Hi, I recently purchased Enemy Territory Quake Wars and after the installation and all that I tried to play it and it came up with "FATAL ERROR
OpenGL driver doesn't support wglchoosepixelformatARB" does anyone know how to fix this?

I have ATI Radeon HD 2600 and updated it with the latest catalyst and
Vista home premium 32-bit.


----------



## mimo2005 (Oct 2, 2004)

*Re: openGL doesn't support wglchoosepixelformatARB*

Is it an iMac ?


----------



## sharpeye42 (Apr 25, 2008)

*Re: openGL doesn't support wglchoosepixelformatARB*

what my laptop?


----------



## mimo2005 (Oct 2, 2004)

*Re: openGL doesn't support wglchoosepixelformatARB*



sharpeye42 said:


> what my laptop?


What ever machine you are using and having problem with ...what is it? Are you installing the game on an iMac ?

In the futur ,when you need help, post as much information , that help us to help you.


----------



## sharpeye42 (Apr 25, 2008)

*Re: openGL doesn't support wglchoosepixelformatARB*

the problem is on my laptop and I'm installing it on my laptop.

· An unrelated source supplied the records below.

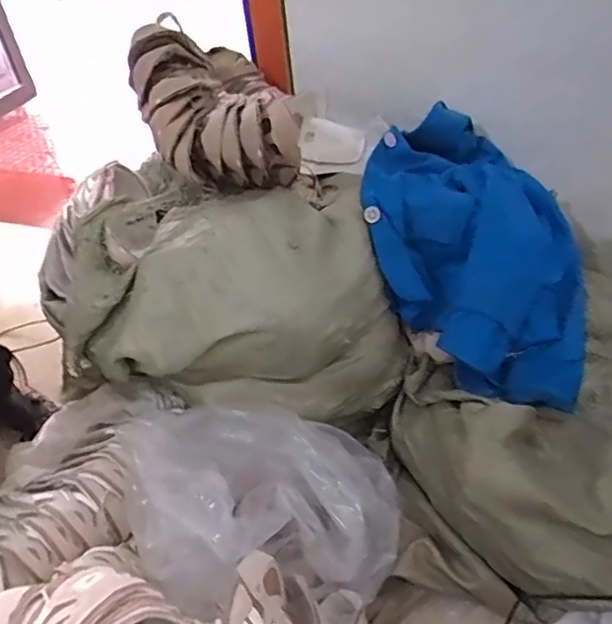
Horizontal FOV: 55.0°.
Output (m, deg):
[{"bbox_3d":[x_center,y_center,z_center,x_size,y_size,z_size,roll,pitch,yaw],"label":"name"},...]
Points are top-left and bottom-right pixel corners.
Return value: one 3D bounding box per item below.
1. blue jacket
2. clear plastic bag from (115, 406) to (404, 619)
[{"bbox_3d":[0.326,-0.127,1.116,0.397,0.316,0.459,8,43,16],"label":"blue jacket"},{"bbox_3d":[-0.070,0.311,0.919,0.416,0.202,0.259,0,41,7],"label":"clear plastic bag"}]

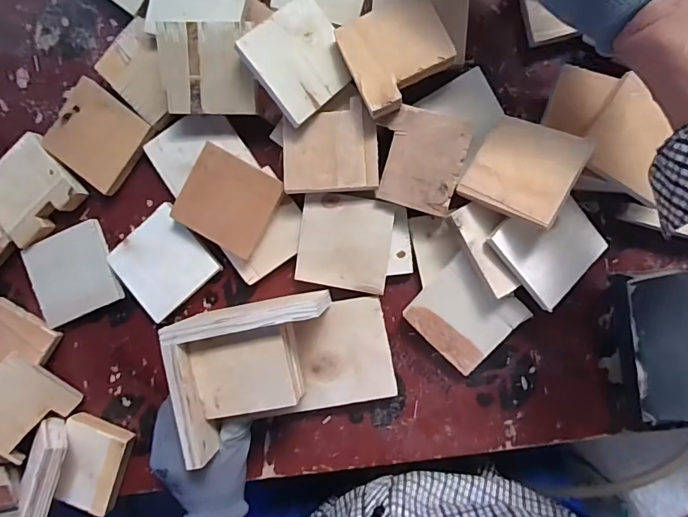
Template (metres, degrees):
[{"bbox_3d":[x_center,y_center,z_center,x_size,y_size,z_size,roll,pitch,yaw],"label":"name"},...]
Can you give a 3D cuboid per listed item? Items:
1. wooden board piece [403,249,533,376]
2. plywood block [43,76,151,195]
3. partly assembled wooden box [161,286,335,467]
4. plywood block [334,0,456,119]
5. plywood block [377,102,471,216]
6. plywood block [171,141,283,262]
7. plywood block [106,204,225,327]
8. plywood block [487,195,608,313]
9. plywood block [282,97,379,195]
[{"bbox_3d":[0.118,0.054,0.450,0.091,0.007,0.087,44,99,-4],"label":"wooden board piece"},{"bbox_3d":[-0.260,-0.128,0.480,0.092,0.012,0.087,37,97,2],"label":"plywood block"},{"bbox_3d":[-0.079,0.100,0.410,0.137,0.042,0.122,-12,93,6],"label":"partly assembled wooden box"},{"bbox_3d":[0.049,-0.190,0.420,0.093,0.019,0.091,-25,91,7],"label":"plywood block"},{"bbox_3d":[0.070,-0.093,0.435,0.080,0.014,0.089,16,95,4],"label":"plywood block"},{"bbox_3d":[-0.117,-0.057,0.457,0.091,0.009,0.085,29,99,2],"label":"plywood block"},{"bbox_3d":[-0.191,0.006,0.482,0.094,0.007,0.090,-40,89,7],"label":"plywood block"},{"bbox_3d":[0.193,-0.013,0.428,0.091,0.007,0.091,-44,101,-8],"label":"plywood block"},{"bbox_3d":[-0.013,-0.106,0.445,0.090,0.016,0.083,-2,94,6],"label":"plywood block"}]

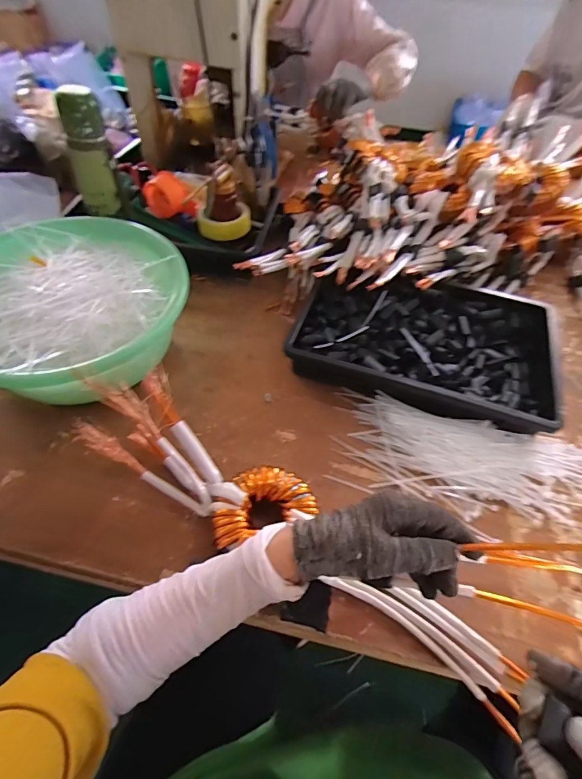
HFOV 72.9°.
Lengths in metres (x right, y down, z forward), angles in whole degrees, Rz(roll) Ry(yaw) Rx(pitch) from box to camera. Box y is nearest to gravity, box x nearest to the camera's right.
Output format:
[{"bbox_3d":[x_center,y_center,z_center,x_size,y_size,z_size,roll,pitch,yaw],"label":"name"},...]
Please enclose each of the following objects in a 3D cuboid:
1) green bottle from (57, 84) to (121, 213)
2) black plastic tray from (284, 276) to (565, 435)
[{"bbox_3d":[-0.314,-0.362,0.621,0.066,0.179,0.055,-20,57,-15],"label":"green bottle"},{"bbox_3d":[0.199,-0.075,0.604,0.371,0.061,0.253,15,55,8],"label":"black plastic tray"}]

and if you need some more info than ask what info you need.


----------



## sharpeye42 (Apr 25, 2008)

*Re: openGL doesn't support wglchoosepixelformatARB*

I've solved the problem and the reason i didn't find this before is because my copy of ETQW didn't come with system requirements and my laptop is 0.2GHz lower then the minimum requirements.


----------



## XFaktored (Sep 30, 2008)

sharpeye42 said:


> Hi, I recently purchased Enemy Territory Quake Wars and after the installation and all that I tried to play it and it came up with "FATAL ERROR
> OpenGL driver doesn't support wglchoosepixelformatARB" does anyone know how to fix this?
> 
> I have ATI Radeon HD 2600 and updated it with the latest catalyst and
> Vista home premium 32-bit.


I have the same issue as Sharpeye. I have a Fujitsu lifebook with the same Radeon chip, 4 gigs of ram, and Intel dual core 2.4 ghz....Hardware wise, I'm capable. I even check with ATI, but with a clean install of the latest drivers, I get the same issue. All the forums say is update your drivers.... They arent very helpful. I'm including my DXdiag to help if possible.

Also the issue existed before I installed Tunebite, incase you wonder about all the sound devices that show up in the Diag. Thanx guys. Best of luck.


----------